• Exercise description:
All the lines below need retyping exactly, apart from the images.

>>>>

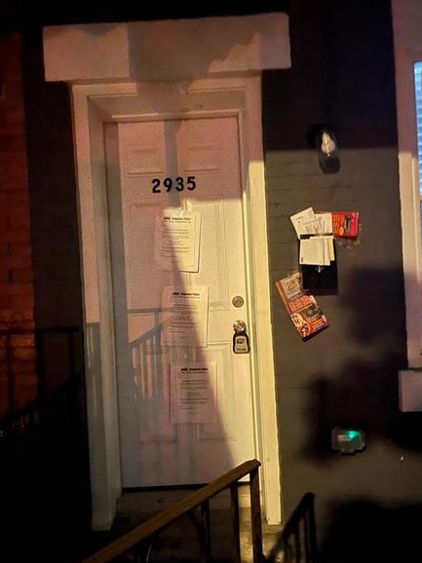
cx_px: 201
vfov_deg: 59.9
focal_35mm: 30
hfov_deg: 46.7
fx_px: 488
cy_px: 302
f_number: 1.6
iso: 1250
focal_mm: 5.1
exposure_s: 1/5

<<<<

• Exercise result:
cx_px: 201
vfov_deg: 59.9
focal_35mm: 30
hfov_deg: 46.7
fx_px: 488
cy_px: 302
f_number: 1.6
iso: 1250
focal_mm: 5.1
exposure_s: 1/5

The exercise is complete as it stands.